The Hudson River PCB cleanup project is nearly 75 percent complete as the fourth season of dredging comes to a close. An Environmental Protection Agency regional administrator delivered a progress report while an environmental group is calling on General Electric to clean up additional PCBs. 

EPA Regional Administrator Judith Enck says the 2013 dredging season comes to a close in a few days, putting the entire project about a year ahead of schedule.

She refers to the recent World Series win by the Boston Red Sox. She says more than 612,000 cubic yards of contaminated sediment were removed from the upper Hudson River during 2013, exceeding the annual goal of 350,000 cubic yards. Enck says, to date, about 1.9 million of the estimated 2.65 million cubic yards of sediment have been removed. General Electric is conducting the cleanup work, with EPA oversight. GE began remediation in 2009 of more than 1.3 million pounds of PCBs, or polychlorinated biphenyls, it discharged into the Hudson River between 1947 and 1977 from two manufacturing plants in the towns Fort Edward and Hudson Falls.

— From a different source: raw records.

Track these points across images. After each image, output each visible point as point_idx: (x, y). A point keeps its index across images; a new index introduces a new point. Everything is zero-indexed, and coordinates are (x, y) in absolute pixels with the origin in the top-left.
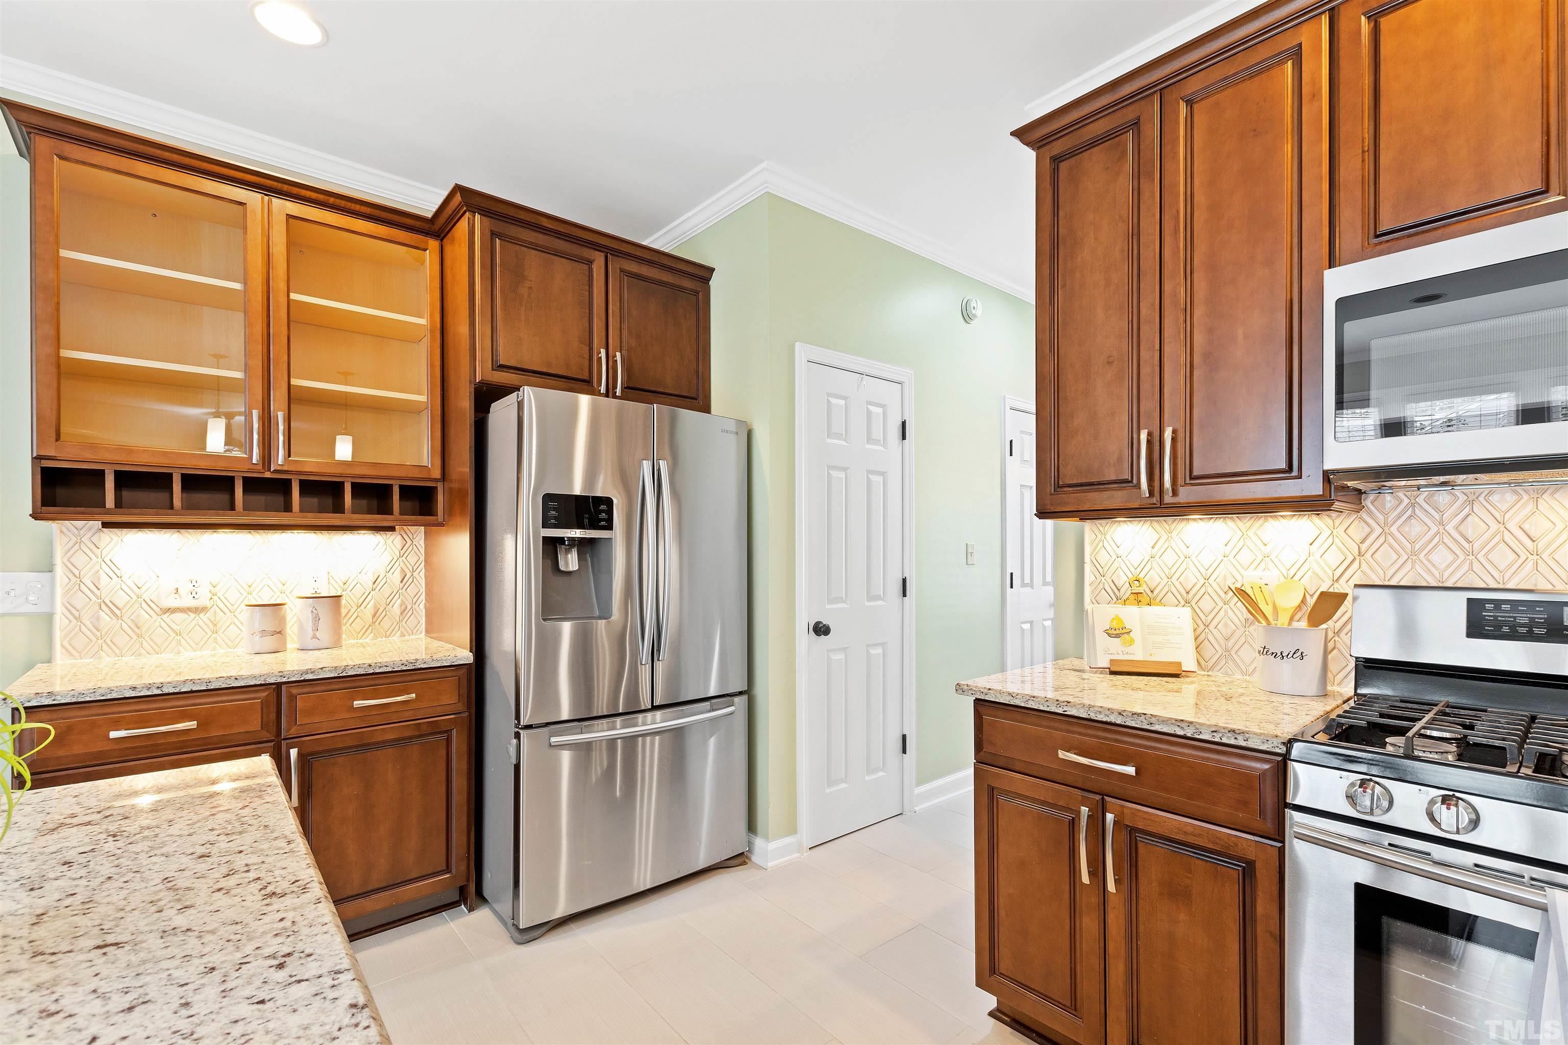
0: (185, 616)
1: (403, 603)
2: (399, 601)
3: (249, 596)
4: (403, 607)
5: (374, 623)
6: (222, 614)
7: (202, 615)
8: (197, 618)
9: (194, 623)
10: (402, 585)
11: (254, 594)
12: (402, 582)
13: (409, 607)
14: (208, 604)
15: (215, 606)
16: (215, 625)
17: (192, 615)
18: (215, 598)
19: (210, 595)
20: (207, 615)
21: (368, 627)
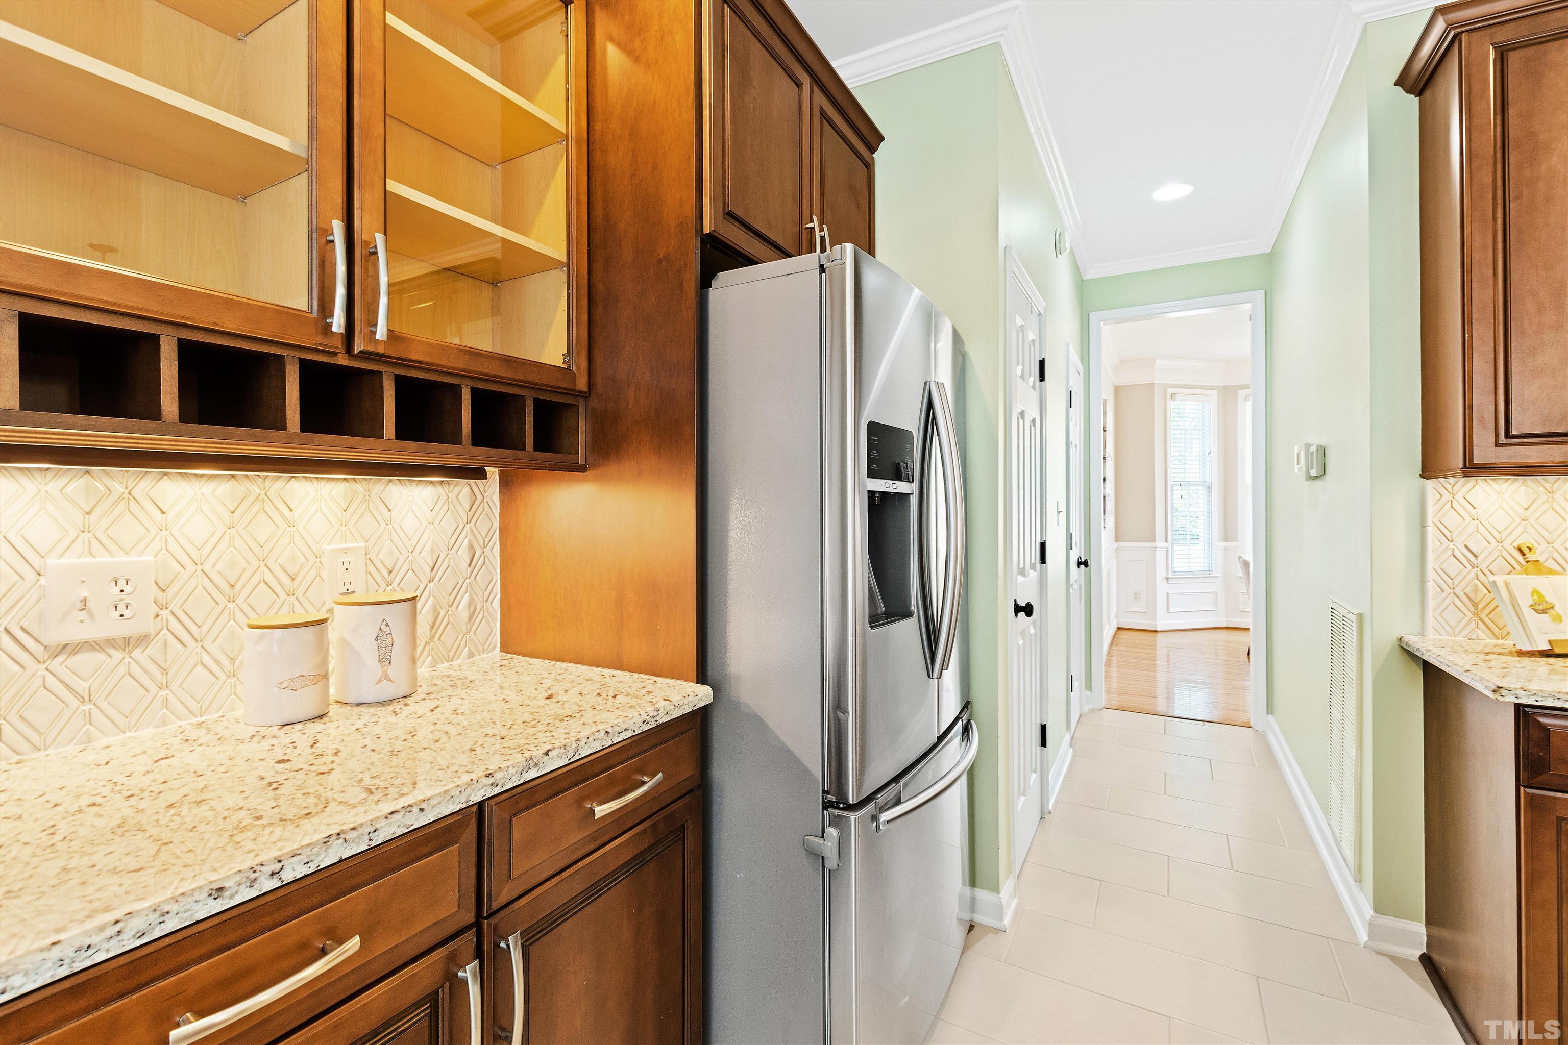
0: (102, 657)
1: (471, 603)
2: (466, 597)
3: (230, 605)
4: (472, 608)
5: (432, 638)
6: (179, 646)
7: (136, 653)
8: (127, 660)
9: (122, 670)
10: (469, 570)
11: (240, 600)
12: (470, 565)
13: (479, 607)
14: (151, 627)
15: (165, 631)
16: (165, 671)
17: (117, 655)
18: (165, 613)
19: (154, 609)
20: (150, 650)
21: (425, 647)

In June of 2012, EPA released a report that said PCB concentrations were found to be higher than expected in areas not targeted for cleanup. As to whether EPA would consider pressing for cleanup of an expanded dredging area, Enck replies:
 

"No. We’re not contemplating addition dredging."

As to whether GE would consider additional dredging, GE Spokesman Mark Behan says:

"No. EPA reaffirmed the scope of this project and is determined that the project as it is currently being conducted and as EPA ordered is entirely protective of human health and the environment."

Ned Sullivan was hoping for a different answer.

"We are disappointed that GE continues to refuse to expand the cleanup to capture and clean up the additional PCBs that lie just outside the area they are dredging."

Sullivan is president of Poughkeepsie-based environmental group Scenic Hudson.

"We continue to have a river that is an American Heritage river in a National Heritage area and yet with this cloud of PCB contamination continuing to hang over it. We are thrilled at the progress we are seeing in GE’s effectiveness in performing the mandated cleanup but we will not have a healthy and restored river until they do the entire job."

And by entire job, he means the area outside the cleanup zone found to contain high PCB concentrations.

Once the dredging concludes, which Enck says should be in about two years, the project continues for another year with habitat restoration.

When dredging resumes in April or May, GE’s Behan says cleanup will resume where it left off.

The cleanup is along 40 miles of the upper portion of the Hudson River.